* [Brief]: Return every line from the one with "[169,323,178,333] 8 -> [358,357,367,367] 9" through the one with "[425,197,520,211] Phraseologiæ. ->", inclusive, exactly as it appears below.

* [Exercise material]:
===

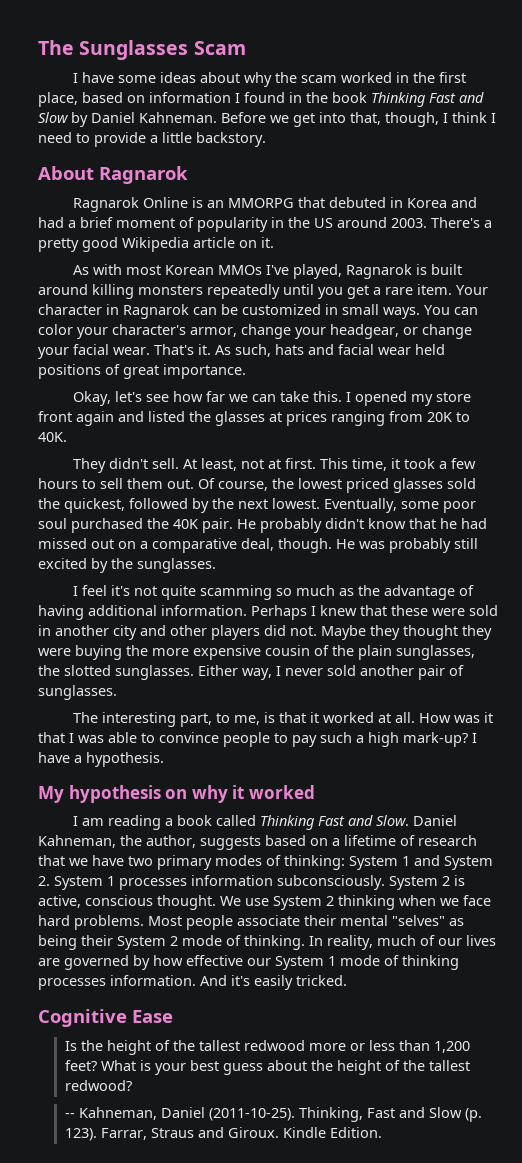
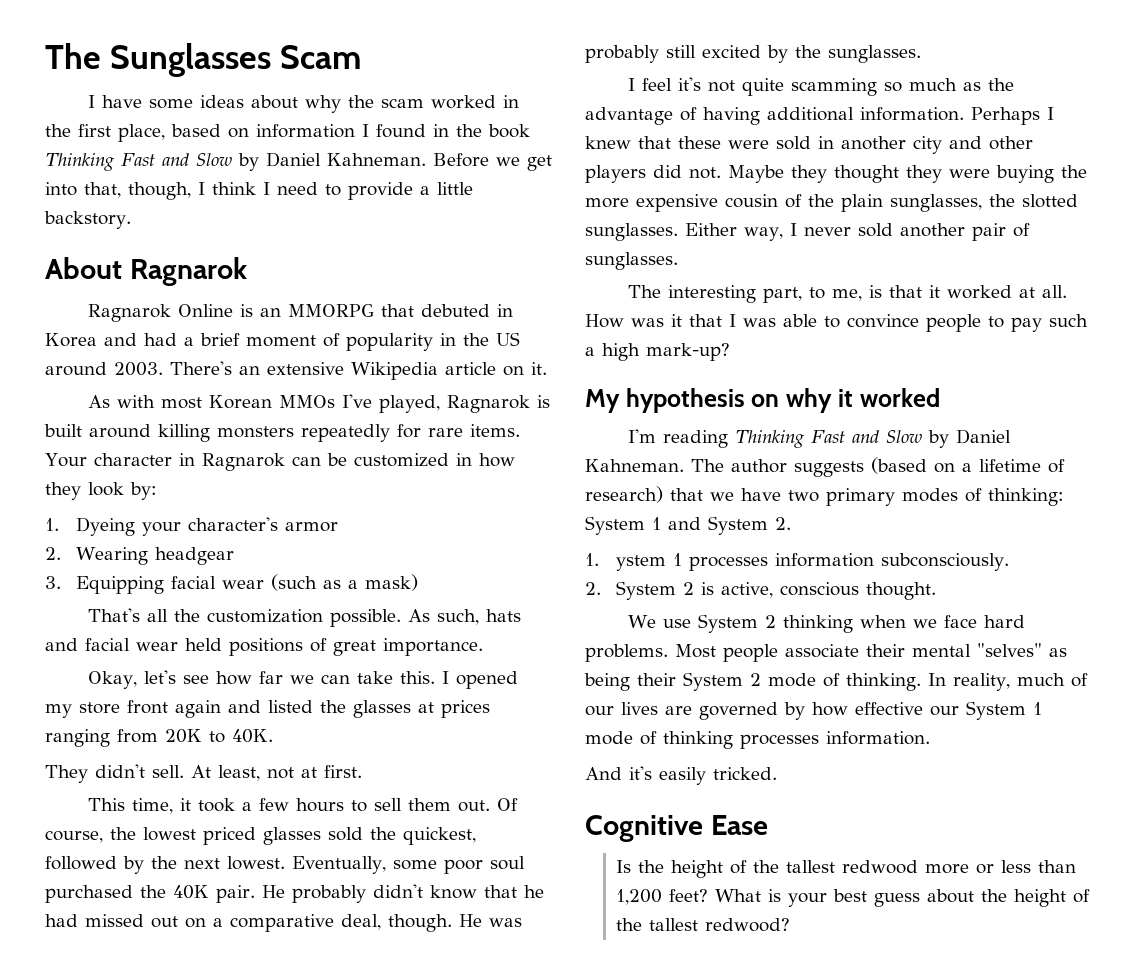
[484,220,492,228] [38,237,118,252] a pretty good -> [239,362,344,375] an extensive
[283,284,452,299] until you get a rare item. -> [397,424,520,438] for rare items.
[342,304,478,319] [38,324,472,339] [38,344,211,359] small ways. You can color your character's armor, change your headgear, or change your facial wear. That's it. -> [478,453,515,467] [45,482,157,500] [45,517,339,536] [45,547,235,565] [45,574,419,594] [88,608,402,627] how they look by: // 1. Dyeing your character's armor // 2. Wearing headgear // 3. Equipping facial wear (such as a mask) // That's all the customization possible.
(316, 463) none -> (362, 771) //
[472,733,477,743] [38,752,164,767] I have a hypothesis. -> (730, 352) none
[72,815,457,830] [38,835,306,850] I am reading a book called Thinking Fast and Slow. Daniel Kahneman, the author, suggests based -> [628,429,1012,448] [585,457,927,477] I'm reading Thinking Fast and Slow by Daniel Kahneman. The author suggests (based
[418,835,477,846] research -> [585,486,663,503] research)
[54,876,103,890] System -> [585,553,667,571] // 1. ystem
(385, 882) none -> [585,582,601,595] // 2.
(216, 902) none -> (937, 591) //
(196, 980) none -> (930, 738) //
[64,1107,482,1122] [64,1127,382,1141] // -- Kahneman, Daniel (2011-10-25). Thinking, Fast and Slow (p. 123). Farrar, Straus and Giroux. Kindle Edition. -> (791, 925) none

===

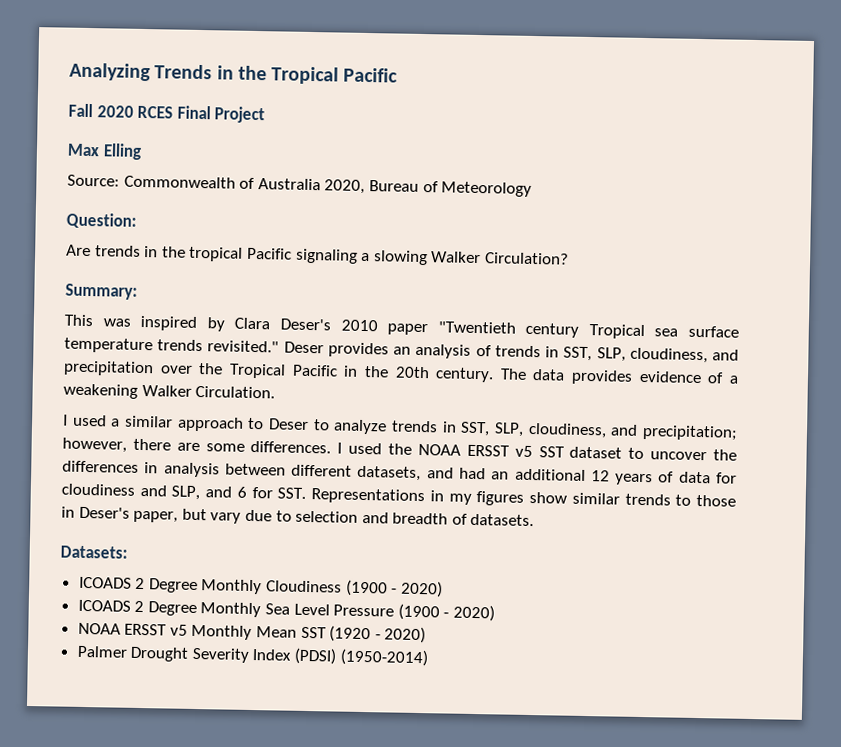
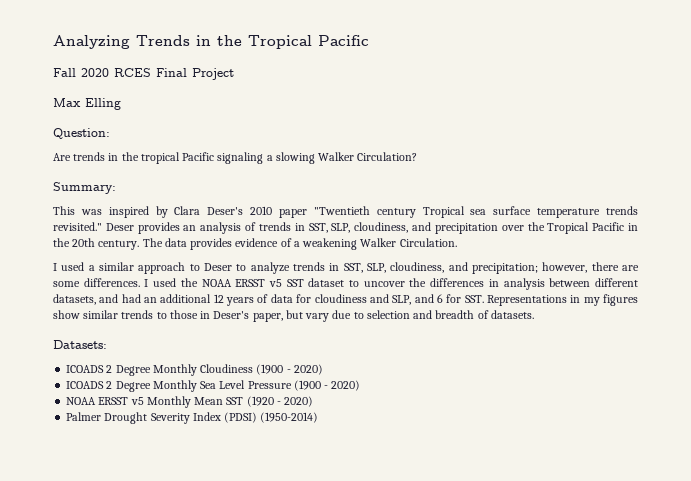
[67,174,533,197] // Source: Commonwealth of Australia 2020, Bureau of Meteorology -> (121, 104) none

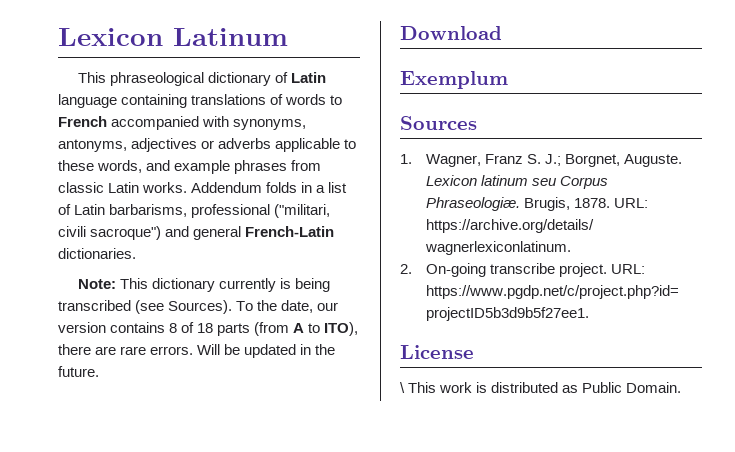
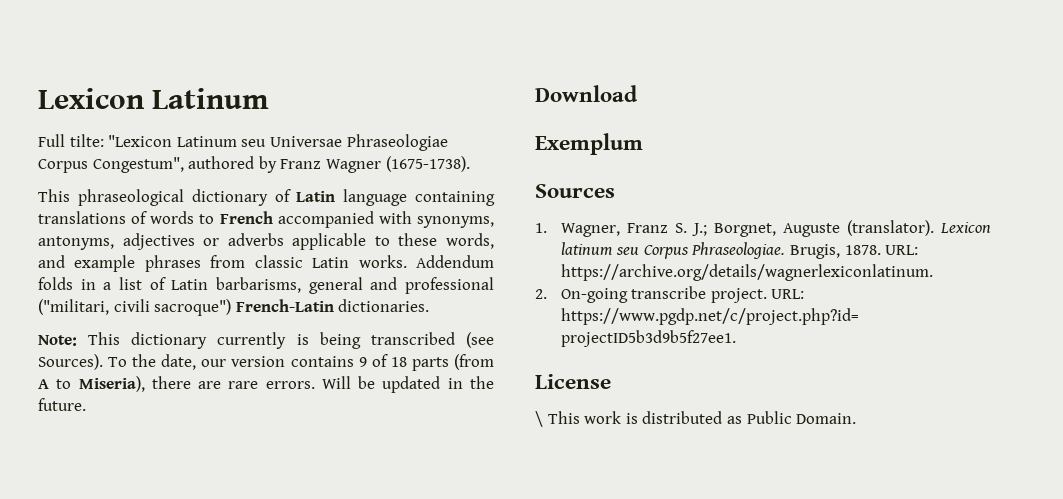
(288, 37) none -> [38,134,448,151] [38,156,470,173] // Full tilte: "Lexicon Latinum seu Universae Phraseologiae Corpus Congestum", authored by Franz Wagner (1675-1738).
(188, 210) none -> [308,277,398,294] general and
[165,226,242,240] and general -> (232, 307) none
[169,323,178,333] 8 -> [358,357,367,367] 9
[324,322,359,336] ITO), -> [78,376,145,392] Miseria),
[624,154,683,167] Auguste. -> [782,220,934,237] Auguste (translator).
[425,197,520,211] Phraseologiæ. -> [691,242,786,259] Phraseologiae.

===

* [Answer for this exercise]:
[169,323,178,333] 8 -> [358,357,367,367] 9
[324,322,359,336] ITO), -> [78,376,145,392] Miseria),
[624,154,683,167] Auguste. -> [782,220,934,237] Auguste (translator).
[425,197,520,211] Phraseologiæ. -> [691,242,786,259] Phraseologiae.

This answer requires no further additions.